Sonic Forces starts out like a lot of Sonic games do: with Dr. Eggman (ROBOTNIK DAMMIT!) up to his dastardly ways trying to rid the world of the blue blur. This time he has a new creation: Infinite. Infinite appears to be the match that Sonic cannot win, as Sonic gets in some trouble and a group of ragtag side characters (led by Knuckles) is formed. The group gets a new recruit: YOU.
You Wanna Go Fast?
That’s right. You create your own character to your liking, and join the Resistance and try to stop Eggman. There’s a variety of different types of characters to choose from, and playing through levels will unlock more things to add to your character. Personally, I didn’t customize my character as I got the NiGHTS skin pre-order bonus, but it’s a nice option for those who want to make a unique character.
Truth be told, I wasn’t really into the story at all. I don’t really play Sonic games for a deep narrative, and while the presentation and cutscenes, along with voice acting, were good, I never felt connected to the story or cared about it. Sonic Good. Eggman Bad. Let’s get to the game already.
Sonic Forces is quite possibly the strangest hybrid of past Sonic games that I have ever played when it comes to the gameplay. You can literally pinpoint gameplay characteristics from other Sonic games within the levels. Take some Sonic Adventure, add some Sonic Colors, mix in some Sonic Generations, a dash of Sonic and the Secret Rings, and top it off with 2D Sonics, and there you go. There are levels where you are literally running in a 3D environment, then you are hopping on rails, then you are doing quick time segments, then you are 2D. It’s jarring, it’s crazy, and it doesn’t flow all that great. However, it does keep you on your toes, and manages to keep things fresh as you don’t know what to expect. I like that about the game though. Sure it’s chaotic (Knuckles Chaotix?!) but I don’t think it’s a bad thing. Some gamers will be turned off by the blending of different styles of games all into one and think it’s sloppy, but I think it has a certain charm. It’s not great, and sometimes the level design is a bit confusing, but overall it works decently.

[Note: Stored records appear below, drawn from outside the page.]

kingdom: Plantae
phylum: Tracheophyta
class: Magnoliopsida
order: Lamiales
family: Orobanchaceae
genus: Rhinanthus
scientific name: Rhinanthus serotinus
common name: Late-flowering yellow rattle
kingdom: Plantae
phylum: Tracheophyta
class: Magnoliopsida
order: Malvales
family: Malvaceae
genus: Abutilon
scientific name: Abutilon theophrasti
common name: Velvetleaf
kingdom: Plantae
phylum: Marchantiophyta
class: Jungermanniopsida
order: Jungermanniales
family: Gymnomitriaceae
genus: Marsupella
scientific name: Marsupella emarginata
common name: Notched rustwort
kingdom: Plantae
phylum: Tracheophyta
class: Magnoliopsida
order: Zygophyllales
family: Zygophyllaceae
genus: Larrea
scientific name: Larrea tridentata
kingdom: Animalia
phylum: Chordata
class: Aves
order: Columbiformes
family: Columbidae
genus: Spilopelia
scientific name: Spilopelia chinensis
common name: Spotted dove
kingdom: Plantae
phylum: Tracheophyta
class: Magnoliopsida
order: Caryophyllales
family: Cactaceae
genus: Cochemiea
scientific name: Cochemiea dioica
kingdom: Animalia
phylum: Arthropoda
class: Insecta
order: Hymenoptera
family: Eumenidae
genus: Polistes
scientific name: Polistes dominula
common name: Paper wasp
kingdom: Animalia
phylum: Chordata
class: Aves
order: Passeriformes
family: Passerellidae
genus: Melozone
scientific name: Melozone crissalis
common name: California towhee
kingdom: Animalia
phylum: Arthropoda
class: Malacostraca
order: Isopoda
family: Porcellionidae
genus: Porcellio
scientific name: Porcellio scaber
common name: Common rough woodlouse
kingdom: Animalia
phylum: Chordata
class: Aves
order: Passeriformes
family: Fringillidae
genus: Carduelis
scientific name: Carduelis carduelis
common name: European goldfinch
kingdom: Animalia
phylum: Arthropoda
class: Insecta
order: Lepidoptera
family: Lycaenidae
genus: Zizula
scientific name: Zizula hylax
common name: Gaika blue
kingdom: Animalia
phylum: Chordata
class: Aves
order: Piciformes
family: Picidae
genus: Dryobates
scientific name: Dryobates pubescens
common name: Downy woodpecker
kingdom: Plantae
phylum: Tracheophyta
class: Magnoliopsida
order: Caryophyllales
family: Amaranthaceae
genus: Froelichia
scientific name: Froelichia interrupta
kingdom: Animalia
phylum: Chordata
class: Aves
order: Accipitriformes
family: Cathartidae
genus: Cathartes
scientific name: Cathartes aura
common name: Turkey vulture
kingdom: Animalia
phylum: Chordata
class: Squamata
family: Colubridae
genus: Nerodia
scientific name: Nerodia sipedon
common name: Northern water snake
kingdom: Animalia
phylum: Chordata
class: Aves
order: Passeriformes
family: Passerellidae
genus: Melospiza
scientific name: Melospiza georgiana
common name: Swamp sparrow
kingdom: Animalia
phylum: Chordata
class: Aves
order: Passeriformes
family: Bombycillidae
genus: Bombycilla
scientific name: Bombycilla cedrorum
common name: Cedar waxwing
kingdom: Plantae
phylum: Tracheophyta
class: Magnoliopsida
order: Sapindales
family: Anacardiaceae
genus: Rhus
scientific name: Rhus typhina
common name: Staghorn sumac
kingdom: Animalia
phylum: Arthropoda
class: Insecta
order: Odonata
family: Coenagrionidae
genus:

Graphically speaking, the game looks solid. All of the characters look nice, and some of the set pieces are really well designed and interesting. There’s tons of stuff happening both on screen and in the background, and it flows pretty well. The game runs at a solid 30FPS, where the other versions run at 60FPS, but this wasn’t a huge deal to me.
One thing I wasn’t a huge fan of was the fact that most of the levels take place within a certain world and the game reuses the same assets over and over, just with a different perspective. For instance, Chemical Plant is a level you visit, and you visit it a few different times. Sometimes you are on a 2D plane, sometimes on a 3D, sometimes in a different part of the level altogether, but it all looks similar. With all of the Sonic lore to use, they could have done more in the variety department.
Sonic Forces isn’t a very hard game, with two difficulty modes: Normal and Hard. Hard is suggested for people who have played a Sonic, Normal for those who haven’t. Even on Hard, I rarely died or got stuck in a level, and the game is pretty short as well: I managed to run through it in under 8 hours, playing some of the bonus stages as well.
Sonic Forces isn’t the next Super Mario Odyssey that some Sonic fans wanted, but I don’t think it’s fair to think it was going to be. I think many got their expectations set too high, and when the game was announced at $39.99 brand new, I knew what to expect: an average, decent 3D Sonic game. And honestly, that’s what you are getting here. It’s not a great game, but it’s solid. It looks nice, plays smooth, and the gameplay variety is solid. It’s an average 3D Sonic game at a budget price, and that’s not really a bad thing.